* DESCRIPTION OF THE TASK *
Copy the listing lines between the ones holding "- On homepage" and "Google & Facebook account", inclusive, replacing "admins" with "administrators" and changing nothing else. Give only those lines.

WORKING DATA section start

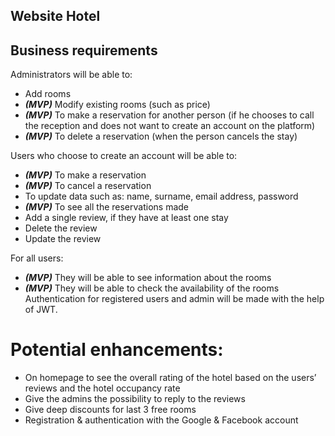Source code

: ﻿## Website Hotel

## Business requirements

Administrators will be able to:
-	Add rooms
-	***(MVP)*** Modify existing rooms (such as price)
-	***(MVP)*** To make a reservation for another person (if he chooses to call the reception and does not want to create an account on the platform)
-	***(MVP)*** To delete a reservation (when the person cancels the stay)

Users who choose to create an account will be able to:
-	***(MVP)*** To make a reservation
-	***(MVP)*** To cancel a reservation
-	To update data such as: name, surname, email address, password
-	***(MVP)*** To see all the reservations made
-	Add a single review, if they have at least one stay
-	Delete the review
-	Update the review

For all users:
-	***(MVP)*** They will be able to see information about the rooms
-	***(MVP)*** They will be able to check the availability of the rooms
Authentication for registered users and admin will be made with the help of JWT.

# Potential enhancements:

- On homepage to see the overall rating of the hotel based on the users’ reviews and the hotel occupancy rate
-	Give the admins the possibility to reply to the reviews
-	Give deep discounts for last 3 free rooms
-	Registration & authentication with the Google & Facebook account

WORKING DATA section end
WORKING DATA section start

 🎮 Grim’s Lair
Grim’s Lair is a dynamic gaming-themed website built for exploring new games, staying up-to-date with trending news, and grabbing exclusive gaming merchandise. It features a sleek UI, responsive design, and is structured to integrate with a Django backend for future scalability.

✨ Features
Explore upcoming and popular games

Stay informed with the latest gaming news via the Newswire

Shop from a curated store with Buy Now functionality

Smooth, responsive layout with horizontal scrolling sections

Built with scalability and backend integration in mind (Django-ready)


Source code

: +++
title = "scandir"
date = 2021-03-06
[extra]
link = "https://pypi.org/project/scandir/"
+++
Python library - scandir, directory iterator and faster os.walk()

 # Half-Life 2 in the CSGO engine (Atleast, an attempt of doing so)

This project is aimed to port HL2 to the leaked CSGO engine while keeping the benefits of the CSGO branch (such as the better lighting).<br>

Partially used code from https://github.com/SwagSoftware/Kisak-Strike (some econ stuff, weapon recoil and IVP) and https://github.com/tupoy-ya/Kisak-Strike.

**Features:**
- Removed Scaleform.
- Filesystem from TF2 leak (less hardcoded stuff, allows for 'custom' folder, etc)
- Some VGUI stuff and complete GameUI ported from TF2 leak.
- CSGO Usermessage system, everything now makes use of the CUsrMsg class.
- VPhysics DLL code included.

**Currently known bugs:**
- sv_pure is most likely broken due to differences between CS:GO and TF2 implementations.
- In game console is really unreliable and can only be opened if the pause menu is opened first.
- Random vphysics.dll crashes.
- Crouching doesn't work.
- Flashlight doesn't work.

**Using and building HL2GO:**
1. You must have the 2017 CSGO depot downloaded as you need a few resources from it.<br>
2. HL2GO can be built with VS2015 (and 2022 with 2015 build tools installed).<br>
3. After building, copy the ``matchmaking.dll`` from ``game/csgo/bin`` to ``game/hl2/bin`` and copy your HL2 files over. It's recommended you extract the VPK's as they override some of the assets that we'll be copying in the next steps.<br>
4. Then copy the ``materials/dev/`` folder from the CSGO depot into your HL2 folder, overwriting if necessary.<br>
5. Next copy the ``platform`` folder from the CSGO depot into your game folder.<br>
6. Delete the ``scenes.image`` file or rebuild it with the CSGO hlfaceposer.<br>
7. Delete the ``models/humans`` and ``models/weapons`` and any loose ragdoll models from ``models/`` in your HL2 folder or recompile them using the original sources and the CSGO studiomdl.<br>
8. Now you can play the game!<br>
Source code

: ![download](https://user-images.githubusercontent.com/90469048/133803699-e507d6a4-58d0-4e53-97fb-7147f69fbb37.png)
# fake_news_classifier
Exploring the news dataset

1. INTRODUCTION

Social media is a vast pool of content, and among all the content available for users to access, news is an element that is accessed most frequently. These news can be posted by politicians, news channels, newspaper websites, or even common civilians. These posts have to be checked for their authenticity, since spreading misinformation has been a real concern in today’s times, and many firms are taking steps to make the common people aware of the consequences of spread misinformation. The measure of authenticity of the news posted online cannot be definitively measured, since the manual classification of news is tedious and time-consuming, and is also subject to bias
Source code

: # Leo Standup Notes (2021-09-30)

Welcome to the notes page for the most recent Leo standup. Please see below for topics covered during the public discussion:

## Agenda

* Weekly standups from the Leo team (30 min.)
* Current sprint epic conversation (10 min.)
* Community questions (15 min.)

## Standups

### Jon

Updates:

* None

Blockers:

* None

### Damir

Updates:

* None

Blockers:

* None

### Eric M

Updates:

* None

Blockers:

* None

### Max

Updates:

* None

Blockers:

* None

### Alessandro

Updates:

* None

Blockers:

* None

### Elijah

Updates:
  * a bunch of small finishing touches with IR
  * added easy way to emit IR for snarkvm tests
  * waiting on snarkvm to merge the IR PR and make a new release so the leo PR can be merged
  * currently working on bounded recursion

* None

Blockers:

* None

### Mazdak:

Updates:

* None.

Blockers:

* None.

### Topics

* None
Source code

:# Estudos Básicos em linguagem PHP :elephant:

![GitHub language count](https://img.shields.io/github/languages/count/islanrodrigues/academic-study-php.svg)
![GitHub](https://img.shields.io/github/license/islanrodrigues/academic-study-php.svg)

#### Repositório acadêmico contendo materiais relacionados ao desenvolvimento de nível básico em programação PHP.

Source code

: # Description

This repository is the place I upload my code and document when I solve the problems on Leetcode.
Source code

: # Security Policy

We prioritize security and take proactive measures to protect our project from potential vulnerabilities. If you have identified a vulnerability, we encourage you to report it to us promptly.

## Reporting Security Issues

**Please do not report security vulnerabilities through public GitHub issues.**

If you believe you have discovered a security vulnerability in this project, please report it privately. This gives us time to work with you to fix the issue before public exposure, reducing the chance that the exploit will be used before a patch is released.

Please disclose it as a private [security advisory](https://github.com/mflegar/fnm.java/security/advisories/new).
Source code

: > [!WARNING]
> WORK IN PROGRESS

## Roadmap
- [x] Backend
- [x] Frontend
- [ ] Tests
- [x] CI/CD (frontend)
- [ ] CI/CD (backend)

WORKING DATA section end

* THE ANSWER *
- On homepage to see the overall rating of the hotel based on the users’ reviews and the hotel occupancy rate
-	Give the administrators the possibility to reply to the reviews
-	Give deep discounts for last 3 free rooms
-	Registration & authentication with the Google & Facebook account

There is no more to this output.